** Opening Text provided block **

This morning as I am sitting next to Madelyn's bed in the NICU watching her breath with the help of a ventilator, I cannot help but just reflect over the last few days. I was thinking about Wednesday (which feels like forever ago) and how excited/nervous/happy/insert any emotion possible here that Luke and I were. We just spent time together, running a few last errands, and resting before the big day. I remember not being able to sleep that night. We both went to sleep pretty late. I was wide awake at about 3am and took the longest shower of my life (I figured most showers from here on out would last about 5 minutes at the most so I better take advantage of it while I could). I tried on about 10 different outfits trying to figure out what to wear to the hospital! I did my hair, put on my makeup, and changed again...and again. I could not wait to meet our little girl. I was not really nervous about surgery. I was not really nervous about recovery. I was just completely excited. Not once that morning did I think twice about whether or not she would be healthy. Not once did I even think to pray that she would be healthy. After all, we had been to the doctor every week for so long monitoring her and had ultrasound after ultrasound that showed a perfect little girl growing inside of me. All of my complications that we faced were from my body not cooperating...not hers. So Thursday morning as I was prepped for surgery, all I could think about was seeing our little girl. We were going back to the operating room. The doctors were going to do the c-section, show us our little girl over the curtain, hand her to the nurses to "score her" and then Luke would have his precious little girl in his arms and bring her over for me to see. That's what was supposed to happen. That is what I trusted would happen. That is not what happened. I can't even begin to rehash the whirlwind that has been the days to follow. It has been filled with high hopes and incredible let downs...tender moments with a very alert little girl and scary ones with a 6 lb little life struggling to breath.
Yesterday afternoon, Luke and I had gone back to our room, breathing a sigh of relief that the doctor really did not feel that Madelyn was heading South. He thought we just weened her too soon and she would just require a few more days of oxygen than originally planned. Luke asked my mom to go watch her while we took a deep breath in the room. After a day of worrying and praying and worrying and praying, we were able to finally relax a little. Moments later, Luke's mom came to the room to get us. The moment I heard the words that our little one had stopped breathing in my mother's arms is a moment I will never forget. My heart aches that her sweet Grandma had to experience that, but I am so thankful for God's faithfulness and protection for our girl by allowing her to be the one to have had her in her arms.

** Closing Text provided block **

Exercises -
1. Decide whether each statement agrees with the text about Madelyn's birth, answering yes or no and quoting the deciding words: (a) The writer was awake at about 3am before the surgery. (b) That morning the writer prayed that the baby would be healthy. (c) Madelyn stopped breathing while Luke's mom was holding her.
2. Transcribe the part of the text about Madelyn's birth that opens with the words containing "Yesterday afternoon, Luke" and closes with "in her arms.".

** Opening Dataset block **

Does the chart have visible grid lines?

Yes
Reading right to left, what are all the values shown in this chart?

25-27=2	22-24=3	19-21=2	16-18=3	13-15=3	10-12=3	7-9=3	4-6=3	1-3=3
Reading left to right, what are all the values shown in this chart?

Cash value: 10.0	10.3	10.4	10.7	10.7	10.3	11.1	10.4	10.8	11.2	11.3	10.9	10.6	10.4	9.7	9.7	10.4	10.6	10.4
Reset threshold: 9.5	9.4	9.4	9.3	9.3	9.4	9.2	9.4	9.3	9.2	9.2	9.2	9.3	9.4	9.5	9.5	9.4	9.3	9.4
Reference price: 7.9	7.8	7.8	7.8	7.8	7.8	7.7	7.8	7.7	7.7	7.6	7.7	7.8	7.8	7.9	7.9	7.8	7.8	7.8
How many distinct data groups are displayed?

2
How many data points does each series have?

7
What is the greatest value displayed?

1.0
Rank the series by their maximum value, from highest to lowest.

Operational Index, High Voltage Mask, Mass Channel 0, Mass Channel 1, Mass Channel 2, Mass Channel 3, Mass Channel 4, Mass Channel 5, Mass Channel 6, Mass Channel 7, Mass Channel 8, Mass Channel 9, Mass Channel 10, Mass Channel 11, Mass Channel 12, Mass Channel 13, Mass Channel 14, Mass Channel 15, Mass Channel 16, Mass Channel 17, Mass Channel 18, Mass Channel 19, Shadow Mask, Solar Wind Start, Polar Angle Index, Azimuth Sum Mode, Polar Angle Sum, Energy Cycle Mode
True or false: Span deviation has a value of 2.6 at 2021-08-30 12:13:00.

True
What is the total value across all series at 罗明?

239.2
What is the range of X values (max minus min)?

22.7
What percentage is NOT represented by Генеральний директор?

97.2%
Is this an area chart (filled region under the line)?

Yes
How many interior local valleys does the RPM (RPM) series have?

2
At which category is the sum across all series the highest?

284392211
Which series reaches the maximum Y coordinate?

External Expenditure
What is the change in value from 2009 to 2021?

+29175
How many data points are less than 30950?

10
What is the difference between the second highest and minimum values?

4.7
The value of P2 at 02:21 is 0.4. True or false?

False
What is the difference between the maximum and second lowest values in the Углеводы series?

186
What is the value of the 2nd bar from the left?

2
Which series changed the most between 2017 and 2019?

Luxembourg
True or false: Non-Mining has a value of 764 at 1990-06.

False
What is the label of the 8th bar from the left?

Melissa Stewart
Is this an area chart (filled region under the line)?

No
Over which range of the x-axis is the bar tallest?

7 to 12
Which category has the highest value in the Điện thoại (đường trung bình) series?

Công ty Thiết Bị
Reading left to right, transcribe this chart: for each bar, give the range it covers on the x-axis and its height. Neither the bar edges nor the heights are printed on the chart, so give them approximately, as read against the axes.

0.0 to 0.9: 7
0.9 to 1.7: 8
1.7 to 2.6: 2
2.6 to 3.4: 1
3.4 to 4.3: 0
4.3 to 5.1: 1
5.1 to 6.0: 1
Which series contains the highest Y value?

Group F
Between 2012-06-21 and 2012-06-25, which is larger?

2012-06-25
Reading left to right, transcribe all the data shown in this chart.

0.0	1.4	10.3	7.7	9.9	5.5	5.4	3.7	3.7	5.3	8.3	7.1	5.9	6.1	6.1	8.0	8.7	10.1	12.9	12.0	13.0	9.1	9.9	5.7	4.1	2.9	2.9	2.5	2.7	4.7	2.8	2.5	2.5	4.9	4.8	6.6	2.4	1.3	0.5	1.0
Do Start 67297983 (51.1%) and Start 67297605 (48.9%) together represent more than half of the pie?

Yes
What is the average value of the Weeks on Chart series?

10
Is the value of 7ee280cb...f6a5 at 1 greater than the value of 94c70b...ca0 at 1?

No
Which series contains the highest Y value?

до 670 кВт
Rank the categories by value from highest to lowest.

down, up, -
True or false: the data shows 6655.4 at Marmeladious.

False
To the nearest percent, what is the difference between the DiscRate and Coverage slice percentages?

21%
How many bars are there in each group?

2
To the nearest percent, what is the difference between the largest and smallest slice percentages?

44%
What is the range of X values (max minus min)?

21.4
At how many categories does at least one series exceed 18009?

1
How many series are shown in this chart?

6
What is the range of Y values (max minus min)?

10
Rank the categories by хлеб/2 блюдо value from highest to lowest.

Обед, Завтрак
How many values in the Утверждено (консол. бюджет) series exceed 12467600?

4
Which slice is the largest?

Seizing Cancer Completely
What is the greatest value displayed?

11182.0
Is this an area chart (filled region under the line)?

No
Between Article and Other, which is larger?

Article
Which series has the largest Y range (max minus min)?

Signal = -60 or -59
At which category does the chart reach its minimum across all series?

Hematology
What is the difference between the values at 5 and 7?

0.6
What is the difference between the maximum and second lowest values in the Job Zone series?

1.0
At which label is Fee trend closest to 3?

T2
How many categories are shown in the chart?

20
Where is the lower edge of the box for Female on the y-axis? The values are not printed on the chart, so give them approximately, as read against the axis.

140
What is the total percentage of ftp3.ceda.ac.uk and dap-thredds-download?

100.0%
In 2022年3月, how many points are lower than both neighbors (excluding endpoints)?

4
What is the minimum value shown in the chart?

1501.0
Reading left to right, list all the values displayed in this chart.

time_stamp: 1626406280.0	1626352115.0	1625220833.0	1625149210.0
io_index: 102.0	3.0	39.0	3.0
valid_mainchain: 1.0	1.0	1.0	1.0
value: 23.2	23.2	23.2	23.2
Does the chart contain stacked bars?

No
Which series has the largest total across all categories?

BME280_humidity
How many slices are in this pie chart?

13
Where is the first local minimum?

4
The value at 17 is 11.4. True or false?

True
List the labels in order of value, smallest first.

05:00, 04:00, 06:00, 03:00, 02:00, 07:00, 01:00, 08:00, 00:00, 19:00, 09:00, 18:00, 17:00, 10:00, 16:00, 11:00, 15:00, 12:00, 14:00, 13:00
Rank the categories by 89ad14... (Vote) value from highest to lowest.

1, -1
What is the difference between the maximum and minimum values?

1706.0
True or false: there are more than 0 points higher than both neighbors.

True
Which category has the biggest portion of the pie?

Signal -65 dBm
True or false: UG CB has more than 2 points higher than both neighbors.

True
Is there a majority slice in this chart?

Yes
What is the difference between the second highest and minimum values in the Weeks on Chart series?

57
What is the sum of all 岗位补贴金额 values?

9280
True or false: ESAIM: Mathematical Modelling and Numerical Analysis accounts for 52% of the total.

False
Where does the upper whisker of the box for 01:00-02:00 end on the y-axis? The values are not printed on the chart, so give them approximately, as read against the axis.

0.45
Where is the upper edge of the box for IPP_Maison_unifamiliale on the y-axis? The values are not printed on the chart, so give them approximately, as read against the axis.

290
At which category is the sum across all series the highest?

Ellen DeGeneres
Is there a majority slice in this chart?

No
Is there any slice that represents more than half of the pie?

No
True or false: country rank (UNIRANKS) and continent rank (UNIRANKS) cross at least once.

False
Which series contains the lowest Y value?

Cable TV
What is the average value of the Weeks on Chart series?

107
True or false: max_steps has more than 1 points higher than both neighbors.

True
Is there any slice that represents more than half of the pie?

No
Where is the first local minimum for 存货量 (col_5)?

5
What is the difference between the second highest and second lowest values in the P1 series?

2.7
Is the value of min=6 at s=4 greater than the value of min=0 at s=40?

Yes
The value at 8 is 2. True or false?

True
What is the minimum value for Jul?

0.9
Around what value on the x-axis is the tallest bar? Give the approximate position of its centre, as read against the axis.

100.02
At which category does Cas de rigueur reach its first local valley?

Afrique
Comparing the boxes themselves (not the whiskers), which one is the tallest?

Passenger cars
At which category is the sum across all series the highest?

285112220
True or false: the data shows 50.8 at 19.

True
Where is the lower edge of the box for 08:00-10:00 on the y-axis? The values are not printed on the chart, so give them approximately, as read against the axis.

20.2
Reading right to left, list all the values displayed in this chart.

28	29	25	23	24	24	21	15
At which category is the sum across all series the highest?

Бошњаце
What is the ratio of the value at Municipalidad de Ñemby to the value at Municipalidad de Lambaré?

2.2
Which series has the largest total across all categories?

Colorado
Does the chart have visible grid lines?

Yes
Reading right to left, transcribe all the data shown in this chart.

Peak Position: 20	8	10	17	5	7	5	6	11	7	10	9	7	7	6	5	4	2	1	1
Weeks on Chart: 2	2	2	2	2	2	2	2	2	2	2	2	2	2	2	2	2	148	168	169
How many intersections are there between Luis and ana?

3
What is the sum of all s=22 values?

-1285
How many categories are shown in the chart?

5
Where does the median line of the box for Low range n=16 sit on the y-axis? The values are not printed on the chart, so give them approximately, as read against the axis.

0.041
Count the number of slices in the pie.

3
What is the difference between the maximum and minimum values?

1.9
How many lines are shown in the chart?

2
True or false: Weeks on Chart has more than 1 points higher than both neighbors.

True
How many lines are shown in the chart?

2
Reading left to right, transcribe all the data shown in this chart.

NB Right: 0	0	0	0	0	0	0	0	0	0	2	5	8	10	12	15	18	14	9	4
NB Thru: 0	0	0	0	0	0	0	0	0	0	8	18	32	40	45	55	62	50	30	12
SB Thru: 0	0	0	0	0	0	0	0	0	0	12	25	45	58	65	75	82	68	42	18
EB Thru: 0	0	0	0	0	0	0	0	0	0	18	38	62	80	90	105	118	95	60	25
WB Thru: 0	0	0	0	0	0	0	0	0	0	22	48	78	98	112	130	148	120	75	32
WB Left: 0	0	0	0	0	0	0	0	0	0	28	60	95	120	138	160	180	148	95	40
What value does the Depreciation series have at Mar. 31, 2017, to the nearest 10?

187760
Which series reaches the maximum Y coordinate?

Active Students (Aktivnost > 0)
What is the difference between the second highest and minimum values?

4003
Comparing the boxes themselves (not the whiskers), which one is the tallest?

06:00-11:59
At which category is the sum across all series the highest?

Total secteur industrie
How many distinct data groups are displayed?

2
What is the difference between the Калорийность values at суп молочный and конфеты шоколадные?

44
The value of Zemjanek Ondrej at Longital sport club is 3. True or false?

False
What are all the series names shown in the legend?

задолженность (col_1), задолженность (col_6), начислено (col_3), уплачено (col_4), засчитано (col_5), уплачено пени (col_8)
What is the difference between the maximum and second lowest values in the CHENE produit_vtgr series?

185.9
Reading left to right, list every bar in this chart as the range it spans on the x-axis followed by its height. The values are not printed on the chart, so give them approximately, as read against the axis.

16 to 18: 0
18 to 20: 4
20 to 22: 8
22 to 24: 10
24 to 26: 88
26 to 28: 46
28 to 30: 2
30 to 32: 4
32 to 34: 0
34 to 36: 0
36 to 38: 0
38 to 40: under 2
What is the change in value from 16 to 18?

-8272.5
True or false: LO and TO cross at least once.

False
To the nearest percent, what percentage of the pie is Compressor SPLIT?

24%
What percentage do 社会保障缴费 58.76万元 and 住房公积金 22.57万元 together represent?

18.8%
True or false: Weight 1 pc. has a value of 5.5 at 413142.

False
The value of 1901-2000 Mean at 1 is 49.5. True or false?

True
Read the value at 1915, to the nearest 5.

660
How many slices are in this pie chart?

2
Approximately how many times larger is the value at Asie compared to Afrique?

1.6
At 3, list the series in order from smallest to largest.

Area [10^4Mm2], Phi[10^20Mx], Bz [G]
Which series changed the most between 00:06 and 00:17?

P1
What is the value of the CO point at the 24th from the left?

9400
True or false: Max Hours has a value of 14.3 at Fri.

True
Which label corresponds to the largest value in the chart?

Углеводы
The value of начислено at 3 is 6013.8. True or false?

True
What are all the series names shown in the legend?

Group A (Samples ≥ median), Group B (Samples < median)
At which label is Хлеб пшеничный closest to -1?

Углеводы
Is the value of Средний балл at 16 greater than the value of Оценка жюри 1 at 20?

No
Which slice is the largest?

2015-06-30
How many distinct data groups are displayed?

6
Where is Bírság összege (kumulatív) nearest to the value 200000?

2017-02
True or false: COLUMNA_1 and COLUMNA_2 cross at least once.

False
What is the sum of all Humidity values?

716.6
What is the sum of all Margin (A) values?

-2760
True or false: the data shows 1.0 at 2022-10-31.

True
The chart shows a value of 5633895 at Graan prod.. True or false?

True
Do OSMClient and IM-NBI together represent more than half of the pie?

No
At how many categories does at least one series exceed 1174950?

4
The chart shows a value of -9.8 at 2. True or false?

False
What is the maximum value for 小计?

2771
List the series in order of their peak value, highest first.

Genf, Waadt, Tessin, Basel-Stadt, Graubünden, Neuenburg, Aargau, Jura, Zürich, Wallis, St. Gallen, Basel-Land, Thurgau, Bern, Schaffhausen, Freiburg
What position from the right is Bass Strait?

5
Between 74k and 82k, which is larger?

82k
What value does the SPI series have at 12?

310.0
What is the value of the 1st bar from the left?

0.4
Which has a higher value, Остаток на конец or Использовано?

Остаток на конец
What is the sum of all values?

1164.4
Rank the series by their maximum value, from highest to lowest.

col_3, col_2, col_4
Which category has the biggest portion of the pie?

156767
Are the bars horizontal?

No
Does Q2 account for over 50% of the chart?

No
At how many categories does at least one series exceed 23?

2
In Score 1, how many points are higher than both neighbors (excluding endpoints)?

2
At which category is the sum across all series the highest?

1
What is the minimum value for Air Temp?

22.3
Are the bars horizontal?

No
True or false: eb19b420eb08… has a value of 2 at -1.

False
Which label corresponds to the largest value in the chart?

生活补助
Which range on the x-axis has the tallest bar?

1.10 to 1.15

** Closing Dataset block **

Solution list -
1.
(a) Yes: "I was wide awake at about 3am"
(b) No: "Not once did I even think to pray that she would be healthy."
(c) No: "our little one had stopped breathing in my mother's arms"

2.
Yesterday afternoon, Luke and I had gone back to our room, breathing a sigh of relief that the doctor really did not feel that Madelyn was heading South. He thought we just weened her too soon and she would just require a few more days of oxygen than originally planned. Luke asked my mom to go watch her while we took a deep breath in the room. After a day of worrying and praying and worrying and praying, we were able to finally relax a little. Moments later, Luke's mom came to the room to get us. The moment I heard the words that our little one had stopped breathing in my mother's arms is a moment I will never forget. My heart aches that her sweet Grandma had to experience that, but I am so thankful for God's faithfulness and protection for our girl by allowing her to be the one to have had her in her arms.